Specified as: an integer value.  Default: use mod(iam,ngpu) where iam is the calling process index and ngpu is the total number of CUDA devices available on the current node.

Notes

  1. A call to this routine must precede any other PSBLAS-CUDA call.

psb_cuda_exit — Exit from PSBLAS-CUDA environment

call psb_cuda_exit(ctxt)

This subroutine exits from the PSBLAS CUDA context.

Type:

Synchronous.

On Entry

ctxt

the communication context identifying the virtual parallel machine.
Scope: global.
Type: required.
Intent: in.
Specified as: an integer variable.

psb_cuda_DeviceSync — Synchronize CUDA device

call psb_cuda_DeviceSync()

This subroutine ensures that all previosly invoked kernels, i.e. all invocation of CUDA-side code, have completed.

psb_cuda_getDeviceCount

ngpus =  psb_cuda_getDeviceCount()

Get number of devices available on current computing node.

psb_cuda_getDevice

ngpus =  psb_cuda_getDevice()

Get device in use by current process.

psb_cuda_setDevice

info = psb_cuda_setDevice(dev)

Set device to be used by current process.

psb_cuda_DeviceHasUVA

hasUva = psb_cuda_DeviceHasUVA()

Returns true if device currently in use supports UVA (Unified Virtual Addressing).

psb_cuda_WarpSize

nw = psb_cuda_WarpSize()

Returns the warp size.

psb_cuda_MultiProcessors

nmp = psb_cuda_MultiProcessors()

Returns the number of multiprocessors in the CUDA device.

psb_cuda_MaxThreadsPerMP

nt = psb_cuda_MaxThreadsPerMP()

Returns the maximum number of threads per multiprocessor.

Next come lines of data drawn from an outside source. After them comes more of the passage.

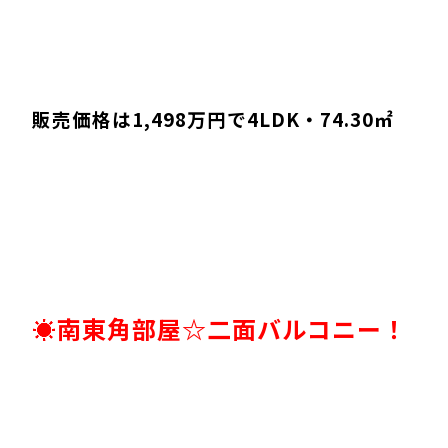
販売価格は1,498万円で4LDK・74.30㎡
☀南東角部屋☆二面バルコニー！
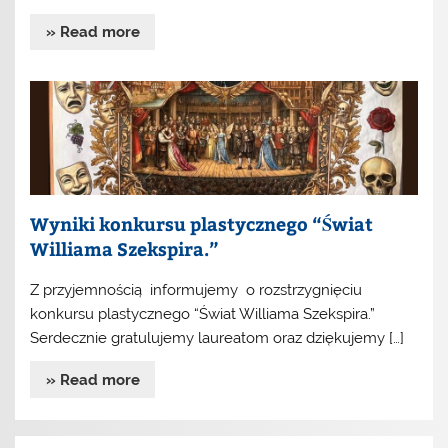
» Read more
Wyniki konkursu plastycznego “Świat
Williama Szekspira.”
Z przyjemnością informujemy o rozstrzygnięciu
konkursu plastycznego “Świat Williama Szekspira.”
Serdecznie gratulujemy laureatom oraz dziękujemy […]
» Read more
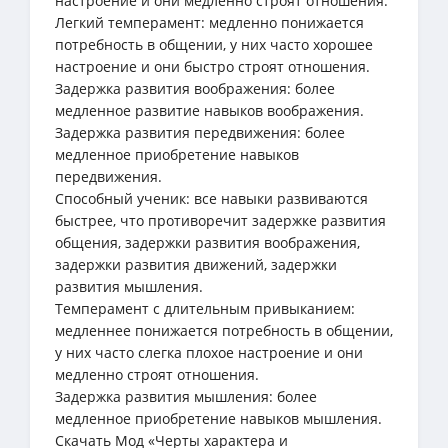
настроение и они медленно строят отношения.
Легкий темперамент: медленно понижается
потребность в общении, у них часто хорошее
настроение и они быстро строят отношения.
Задержка развития воображения: более
медленное развитие навыков воображения.
Задержка развития передвижения: более
медленное приобретение навыков
передвижения.
Способный ученик: все навыки развиваются
быстрее, что противоречит задержке развития
общения, задержки развития воображения,
задержки развития движений, задержки
развития мышления.
Темперамент с длительным привыканием:
медленнее понижается потребность в общении,
у них часто слегка плохое настроение и они
медленно строят отношения.
Задержка развития мышления: более
медленное приобретение навыков мышления.
Скачать Мод «Черты характера и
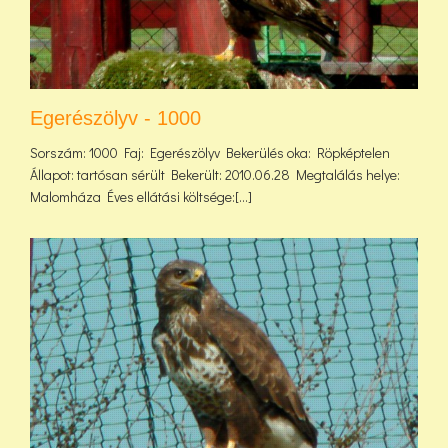
Egerészölyv - 1000
Sorszám: 1000 Faj: Egerészölyv Bekerülés oka: Röpképtelen
Állapot: tartósan sérült Bekerült: 2010.06.28 Megtalálás helye:
Malomháza Éves ellátási költsége:[...]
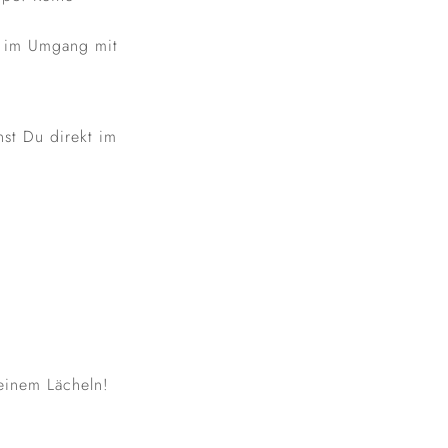
er im Umgang mit
nst Du direkt im
einem Lächeln!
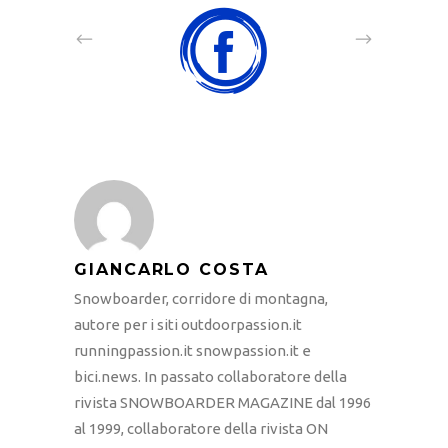
GIANCARLO COSTA
Snowboarder, corridore di montagna,
autore per i siti outdoorpassion.it
runningpassion.it snowpassion.it e
bici.news. In passato collaboratore della
rivista SNOWBOARDER MAGAZINE dal 1996
al 1999, collaboratore della rivista ON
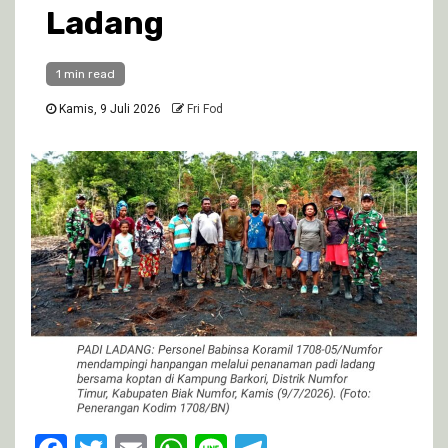
Ladang
1 min read
Kamis, 9 Juli 2026
Fri Fod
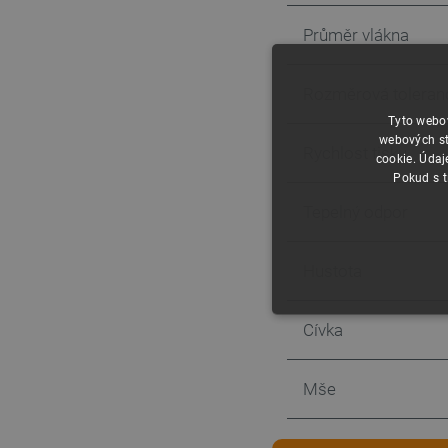
Průměr vlákna
Rozměrová toleran
Tyto webov
webových st
Rychlost tisku
cookie. Údaj
Pokud s t
Tepelný odpor
Hustota
NEZBYTNĚ NUTN
Cívka
FUNKČNÍ SOUBO
Mše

psb_cuda_MaxRegistersPerBlock

nr = psb_cuda_MaxRegistersPerBlock()

Returns the maximum number of register per thread block.

psb_cuda_MemoryClockRate

cl = psb_cuda_MemoryClockRate()

Returns the memory clock rate in KHz, as an integer.

psb_cuda_MemoryBusWidth

nb = psb_cuda_MemoryBusWidth()

Returns the memory bus width in bits.

psb_cuda_MemoryPeakBandwidth

bw = psb_cuda_MemoryPeakBandwidth()

Returns the peak memory bandwidth in MB/s (real double precision).